Instructions to follow: Set down the entries below exactly; drop the pictures.

[[ Task material, beginning ]]

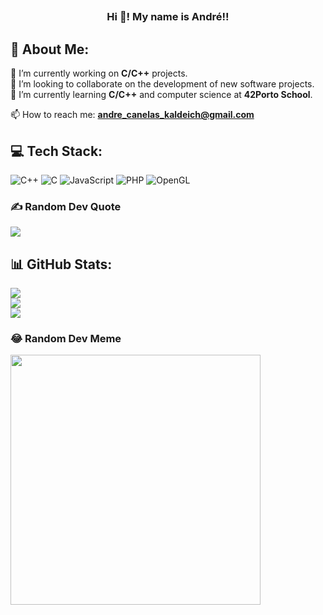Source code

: ## <h3 align="center">Hi 👋! My name is André!!</h3>


## 💫 About Me:
🔭 I’m currently working on **C/C++** projects.<br>👯 I’m looking to collaborate on the development of new software projects.<br>🌱 I’m currently learning **C/C++** and computer science at **42Porto School**.

📫 How to reach me: **andre_canelas_kaldeich@gmail.com**


## 💻 Tech Stack:
![C++](https://img.shields.io/badge/c++-%2300599C.svg?style=for-the-badge&logo=c%2B%2B&logoColor=white) ![C](https://img.shields.io/badge/c-%2300599C.svg?style=for-the-badge&logo=c&logoColor=white) ![JavaScript](https://img.shields.io/badge/javascript-%23323330.svg?style=for-the-badge&logo=javascript&logoColor=%23F7DF1E) ![PHP](https://img.shields.io/badge/php-%23777BB4.svg?style=for-the-badge&logo=php&logoColor=white) ![OpenGL](https://img.shields.io/badge/OpenGL-%23FFFFFF.svg?style=for-the-badge&logo=opengl)
### ✍️ Random Dev Quote
![](https://quotes-github-readme.vercel.app/api?type=vetical&theme=gruvbox)
## 📊 GitHub Stats:
![](https://github-readme-stats.vercel.app/api?username=elpapz&theme=blue-green&hide_border=false&include_all_commits=false&count_private=false)<br/>
![](https://github-readme-streak-stats.herokuapp.com/?user=elpapz&theme=blue-green&hide_border=false)<br/>
![](https://github-readme-stats.vercel.app/api/top-langs/?username=elpapz&theme=blue-green&hide_border=false&include_all_commits=false&count_private=false&layout=compact)
### 😂 Random Dev Meme
<img src='https://randommeme-five.vercel.app/' style="height: 400px;"/>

[[ Task material, end ]]

Output below:
Source code

: ## <h3 align="center">Hi 👋! My name is André!!</h3>


## 💫 About Me:
🔭 I’m currently working on **C/C++** projects.<br>👯 I’m looking to collaborate on the development of new software projects.<br>🌱 I’m currently learning **C/C++** and computer science at **42Porto School**.

📫 How to reach me: **andre_canelas_kaldeich@gmail.com**


## 💻 Tech Stack:
![C++](https://img.shields.io/badge/c++-%2300599C.svg?style=for-the-badge&logo=c%2B%2B&logoColor=white) ![C](https://img.shields.io/badge/c-%2300599C.svg?style=for-the-badge&logo=c&logoColor=white) ![JavaScript](https://img.shields.io/badge/javascript-%23323330.svg?style=for-the-badge&logo=javascript&logoColor=%23F7DF1E) ![PHP](https://img.shields.io/badge/php-%23777BB4.svg?style=for-the-badge&logo=php&logoColor=white) ![OpenGL](https://img.shields.io/badge/OpenGL-%23FFFFFF.svg?style=for-the-badge&logo=opengl)
### ✍️ Random Dev Quote
![](https://quotes-github-readme.vercel.app/api?type=vetical&theme=gruvbox)
## 📊 GitHub Stats:
![](https://github-readme-stats.vercel.app/api?username=elpapz&theme=blue-green&hide_border=false&include_all_commits=false&count_private=false)<br/>
![](https://github-readme-streak-stats.herokuapp.com/?user=elpapz&theme=blue-green&hide_border=false)<br/>
![](https://github-readme-stats.vercel.app/api/top-langs/?username=elpapz&theme=blue-green&hide_border=false&include_all_commits=false&count_private=false&layout=compact)
### 😂 Random Dev Meme
<img src='https://randommeme-five.vercel.app/' style="height: 400px;"/>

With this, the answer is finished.